Williams threw for 363 yards and three TDs. He entered the game as the leading Heisman Trophy candidate, but wasn’t the same after getting injured in the first quarter.

The Trojans looked as if they were going to run away with the game, taking a 17-3 lead early in the second quarter behind some stellar play by Williams.

He appeared to hurt his left knee or leg in the first quarter on a 59-yard run in which he took a big hit at the end, and he suffered a bad cut on the pinky finger of his throwing hand. He spent most of the game limping, and wasn’t the same after a sterling first quarter in which the Trojans outgained Utah in total yards 194-70, and Williams had both touchdown passes.

After USC failed to pick up a fourth-and-8 from Utah’s 37-yard line, the Utes scored two touchdowns in the final 3:55 of the first half, and suddenly the game was tied at 17. Instead of a rout, the game was beginning to look like the shootout the Utes won in October.

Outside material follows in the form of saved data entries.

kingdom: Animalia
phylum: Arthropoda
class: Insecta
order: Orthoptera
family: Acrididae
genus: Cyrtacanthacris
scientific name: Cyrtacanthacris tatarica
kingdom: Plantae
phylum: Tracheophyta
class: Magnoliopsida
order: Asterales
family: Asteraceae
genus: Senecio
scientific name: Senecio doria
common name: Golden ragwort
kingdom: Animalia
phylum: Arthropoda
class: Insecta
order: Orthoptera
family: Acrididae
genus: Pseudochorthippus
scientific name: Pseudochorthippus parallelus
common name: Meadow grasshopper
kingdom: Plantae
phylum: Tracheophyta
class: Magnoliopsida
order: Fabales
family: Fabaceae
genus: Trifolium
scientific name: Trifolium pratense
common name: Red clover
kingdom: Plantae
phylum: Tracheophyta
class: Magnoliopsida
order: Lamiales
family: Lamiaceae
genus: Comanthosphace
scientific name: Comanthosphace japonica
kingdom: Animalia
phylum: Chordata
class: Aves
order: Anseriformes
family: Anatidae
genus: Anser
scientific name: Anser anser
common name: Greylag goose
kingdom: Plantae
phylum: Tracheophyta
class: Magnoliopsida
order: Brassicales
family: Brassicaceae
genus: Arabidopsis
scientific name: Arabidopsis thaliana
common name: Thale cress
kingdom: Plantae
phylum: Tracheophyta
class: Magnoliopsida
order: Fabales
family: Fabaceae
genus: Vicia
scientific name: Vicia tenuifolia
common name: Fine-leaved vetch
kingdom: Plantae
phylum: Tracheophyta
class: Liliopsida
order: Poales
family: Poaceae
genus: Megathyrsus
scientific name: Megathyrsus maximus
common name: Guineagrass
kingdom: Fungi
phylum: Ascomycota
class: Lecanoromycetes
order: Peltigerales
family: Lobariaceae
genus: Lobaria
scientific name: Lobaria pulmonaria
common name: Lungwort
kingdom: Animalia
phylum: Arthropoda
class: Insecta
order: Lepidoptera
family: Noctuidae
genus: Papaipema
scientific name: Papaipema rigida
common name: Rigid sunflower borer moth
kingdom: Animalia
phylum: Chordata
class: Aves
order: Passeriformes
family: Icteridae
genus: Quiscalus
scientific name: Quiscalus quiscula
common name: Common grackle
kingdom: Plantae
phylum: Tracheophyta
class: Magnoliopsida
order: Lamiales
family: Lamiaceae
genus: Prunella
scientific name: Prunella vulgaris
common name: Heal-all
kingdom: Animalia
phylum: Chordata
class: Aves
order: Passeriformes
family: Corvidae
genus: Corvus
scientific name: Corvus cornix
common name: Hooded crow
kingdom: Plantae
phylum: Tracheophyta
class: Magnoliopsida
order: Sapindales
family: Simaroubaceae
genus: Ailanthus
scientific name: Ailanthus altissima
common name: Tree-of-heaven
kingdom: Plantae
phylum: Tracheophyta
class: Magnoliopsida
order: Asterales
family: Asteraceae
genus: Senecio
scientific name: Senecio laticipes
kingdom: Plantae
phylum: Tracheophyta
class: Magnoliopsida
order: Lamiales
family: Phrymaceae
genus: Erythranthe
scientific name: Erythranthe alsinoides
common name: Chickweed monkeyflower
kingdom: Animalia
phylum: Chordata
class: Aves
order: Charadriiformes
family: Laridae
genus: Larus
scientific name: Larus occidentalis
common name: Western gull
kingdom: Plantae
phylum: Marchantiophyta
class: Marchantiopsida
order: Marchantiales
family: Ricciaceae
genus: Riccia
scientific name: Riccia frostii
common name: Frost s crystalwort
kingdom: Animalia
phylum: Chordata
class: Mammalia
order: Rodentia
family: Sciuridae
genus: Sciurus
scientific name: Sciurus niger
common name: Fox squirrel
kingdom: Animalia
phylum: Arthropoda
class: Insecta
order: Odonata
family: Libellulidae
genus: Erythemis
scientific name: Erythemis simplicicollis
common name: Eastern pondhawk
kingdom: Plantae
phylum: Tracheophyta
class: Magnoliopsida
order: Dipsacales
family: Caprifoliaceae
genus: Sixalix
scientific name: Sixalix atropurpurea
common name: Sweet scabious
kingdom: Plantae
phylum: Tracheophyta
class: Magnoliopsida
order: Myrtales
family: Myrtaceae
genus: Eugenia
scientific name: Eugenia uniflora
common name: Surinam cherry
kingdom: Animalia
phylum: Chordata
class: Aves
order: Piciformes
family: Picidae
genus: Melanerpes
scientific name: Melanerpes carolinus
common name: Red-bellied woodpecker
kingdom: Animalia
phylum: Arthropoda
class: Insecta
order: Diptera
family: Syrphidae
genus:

The game took on that tone at times in the second half, but USC had no answer for how to slow down Utah, which outscored the Trojans 44-7 in overcoming that two-touchdown deficit.

ATTENDANCE RECORD

A announced sellout crowd of 61,195 made this the largest for a neutral-site Pac-12 Championship. It beat the previous record of 58,476 fans. who watched Southern California-Stanford in Santa Clara, California, in 2015.